Professione e Mercato

Con il gratuito patrocinio parcella solo dopo lo stop

di Patrizia Maciocchi

Il difensore non può chiedere i compensi professionali al suo assistito, ammesso al gratuito patrocinio, prima che il giudice del procedimento principale revochi il beneficio. Solo allora può reclamare i suoi onorari interamente o, nel caso la revoca del beneficio sia dovuta ad un mutamento delle condizioni patrimoniali, dal momento in cui queste sono cambiate.

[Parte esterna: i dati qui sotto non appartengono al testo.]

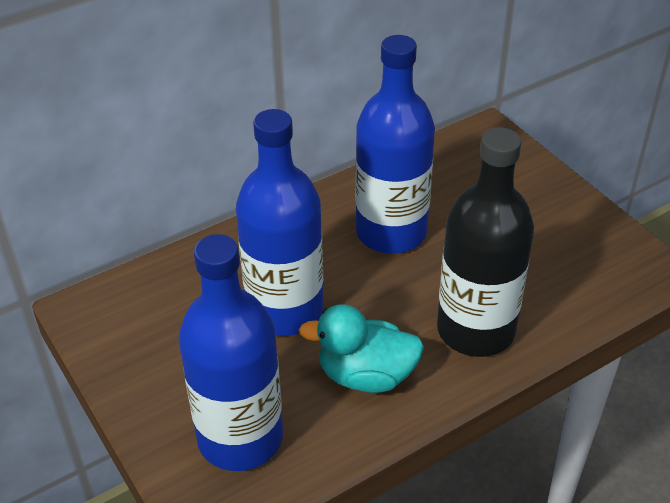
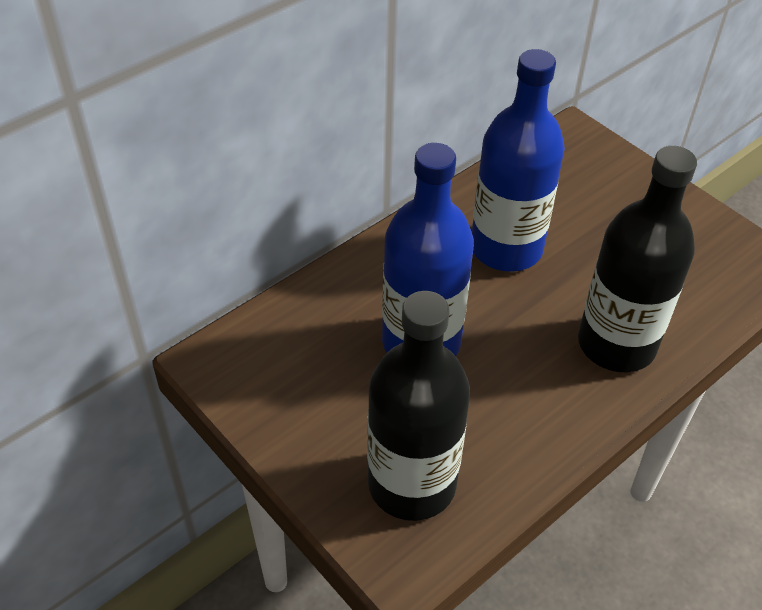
camera: 10 degrees left, 5 degrees up
(240, 438) = (412, 484): blue bottle -> black bottle
(366, 375) = (521, 403): turquoise duck -> none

La Corte di cassazione, con la sentenza 10669 del 5 giugno scorso, respinge il ricorso del legale contro il suo assistito, oggetto di un decreto ingiuntivo per il pagamento delle prestazioni. Il legale aveva difeso, quella che poi era diventata la sua controparte, in una causa nei confronti della Asl per un risarcimento per colpa medica. E aveva chiesto il “saldo” alla cliente perché, a suo avviso, era decaduta dal beneficio. Dopo il matrimonio, infatti, il nuovo reddito del nucleo familiare sforava il tetto fissato per l’ammissione al patrocinio a spese dello Stato. Di parere diverso il Tribunale che aveva, invece annullato il decreto ingiuntivo, chiarendo che la causa per colpa medica riguardava i diritti della personalità, tema per il quale non vale il criterio della somma del reddito del richiedente con quello del marito.

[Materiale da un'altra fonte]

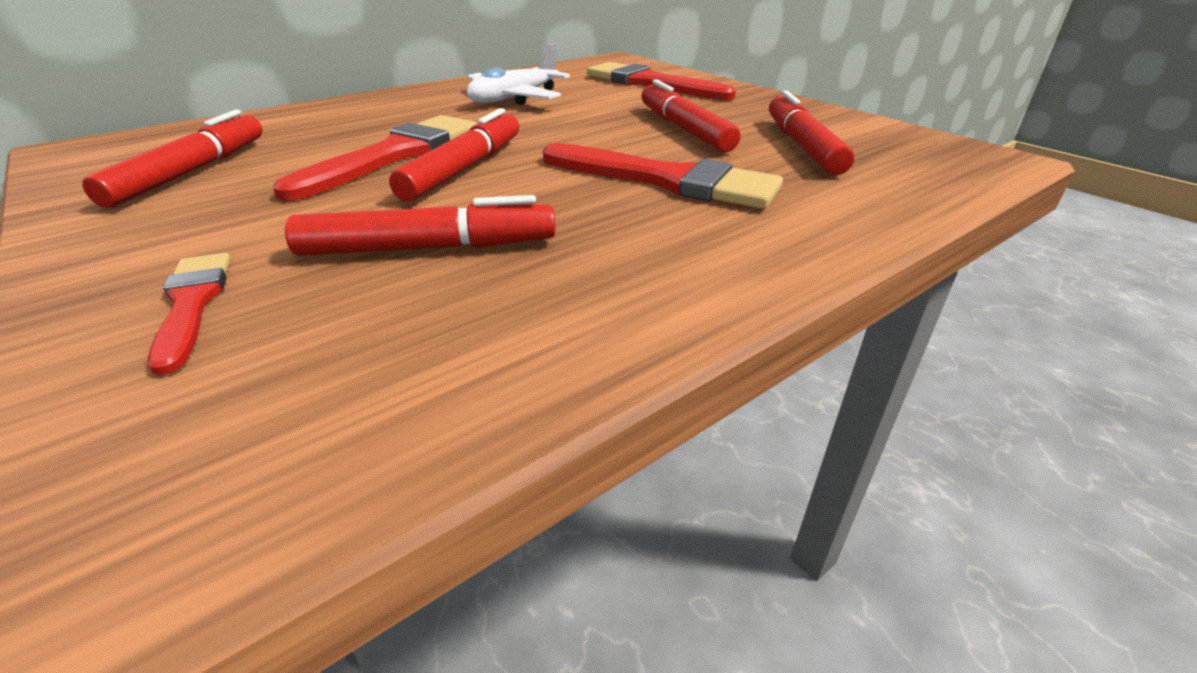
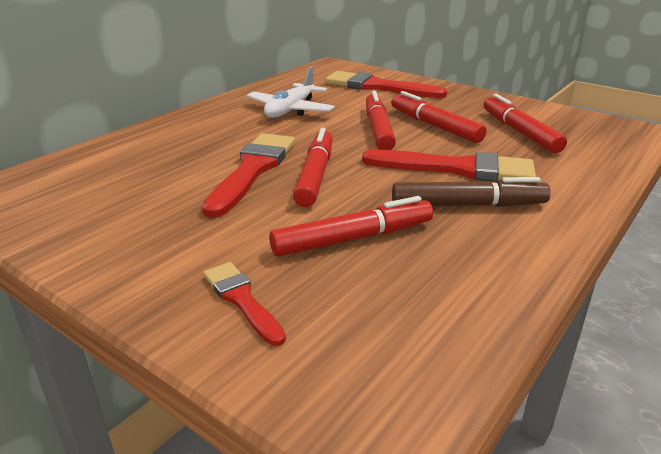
camera: 15 degrees left, 5 degrees down
(191, 172) = (111, 203): red marker -> red marker (378, 129)
(636, 226) = (467, 205): none -> brown marker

Inutile per il legale insistere sul fatto che il beneficio sarebbe comunque sfumato, perché in realtà nella querelle i riflessi sulla salute restavano sullo sfondo ed erano solo indiretti mentre la causa era relativa ad un inadempimento contrattuale. Per la Suprema corte l’argomento, che anticipa la decisione del giudice, non passa. Prima di presentare il conto il ricorrente doveva aspettare che il giudice revocasse il patrocinio. Anche perché il provvedimento, non avendo effetto retroattivo, lascia allo Stato l’onere di pagare fino al momento in cui le condizioni economiche sono migliorate. E l’avvocato che reclama i compensi prima, non solo perde la causa, ma commette anche un illecito disciplinare.